Barron menggelebng. “Ini sudah larut.”

“Jadi pilihan apa yang kumiliki?”

“Ada banyak kamar di gedung ini. Ayo.” Barron membawa Lily menuju meja resepsionis. Hanya untuk menemukan semua kamar sudah penuh. Barron pun menawarkan kamar miliknya untuk Lily.

“Bukankah sangat aneh? Kenapa semua kamar tiba-tiba penuh?” gerutu Lily saat keduanya berada di dalam lift. “Dan benar-benar semua.”

“Sejujurnya tak mengherankan. Bertepatan dengan hari libur dan pesta perayaanmu. Ada banyak tamu penting, jelas semuanya membutuhkan privasi dari pencari berita. Mungkin itu yang dimaksud tak ada kamar lagi.”

Lily manggut-manggut. “Hmm, kau benar.

“Kecuali kau ingin suite.”

“Tidak. Aku hanya beristirahat beberapa jam.”

“Oke.”

Pintu lift terbuka dan keduanya melangkah bersama, melewati beberapa pintu dan membuka pintu di sebelah kiri. Mempersilahkan Lily masuk lebih dulu. Ketika pintu kamar tersebut terbuka, seseorang muncul dari pintu darurat.
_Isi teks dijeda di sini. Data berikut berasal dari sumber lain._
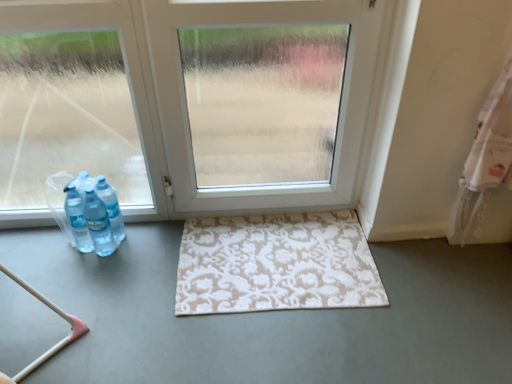
You are a GUI agent. You are given a task and a screenshot of the screen. Output one action in this format:
    pyautogui.click(x=<x>, y=<y>)
    Task: Click on the free location to the right of translucent plastic bottles at left
    This screenshot has width=512, height=384.
    Given the screenshot: What is the action you would take?
    pyautogui.click(x=145, y=244)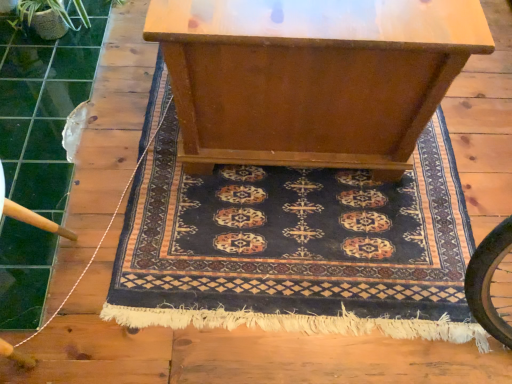
Where is `free space above dark blue woven rug at center (from a real-world perspective)`? The width and height of the screenshot is (512, 384). free space above dark blue woven rug at center (from a real-world perspective) is located at coordinates (303, 222).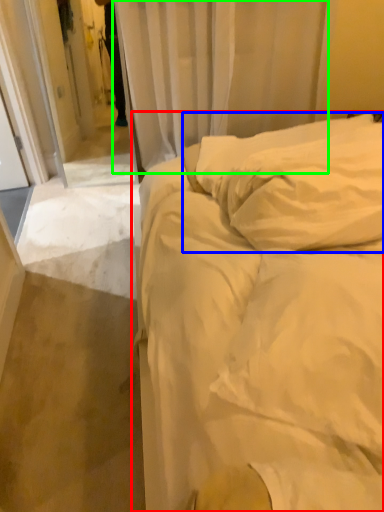
Question: Estimate the real-world distances between objects in this image. Which object is closer to bed (highlighted by a red box), pillow (highlighted by a blue box) or curtain (highlighted by a green box)?

Choices:
 (A) pillow
 (B) curtain

Answer: (A)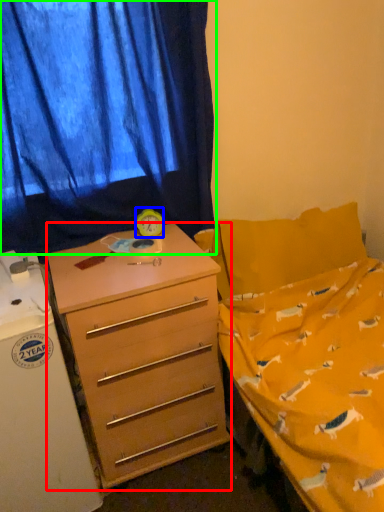
Question: Which object is the farthest from desk (highlighted by a red box)? Choose among these: clock (highlighted by a blue box) or curtain (highlighted by a green box).

Choices:
 (A) clock
 (B) curtain

Answer: (B)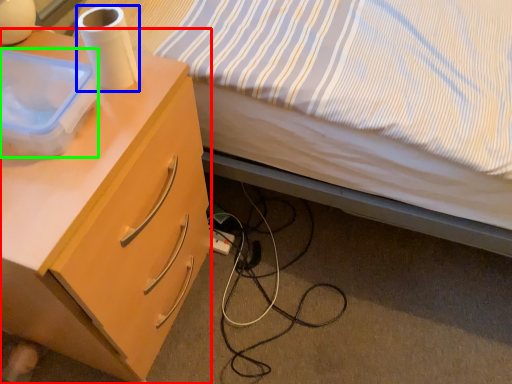
Question: Estimate the real-world distances between objects in this image. Which object is farther from desk (highlighted by a red box), paper towel (highlighted by a blue box) or box (highlighted by a green box)?

Choices:
 (A) paper towel
 (B) box

Answer: (A)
Berhenti di depan pintu tersebut dan memotret nomor yang menempel di bagian tengah pintu. 1902. Mengirim gambar tersebut ke kontak yang tersimpan di ponselnya.

*** 

Elva menyeringai. Setelah menghamburkan uangnya untuk menyewa semua kamar di gedung teersebut, tentu saja gambar ini setimpal dengan semua harganya. Mengirim pesan untuk tetap berjaga di sana hingga pagi. Ia kemudian meletakkan ponselnya di nakas setelah memasang alarm satu jam lebih awal. Berbaring dengan posisi yang nyaman dan menarik selimut hingga pundak. Tak membuat suara sekecil apa pun agar tak membangunkan sang suami yang tidur dengan posisi memunggunginya.  Tak peduli dengan apa yang dilakukannya seperti yang sudah-sudah.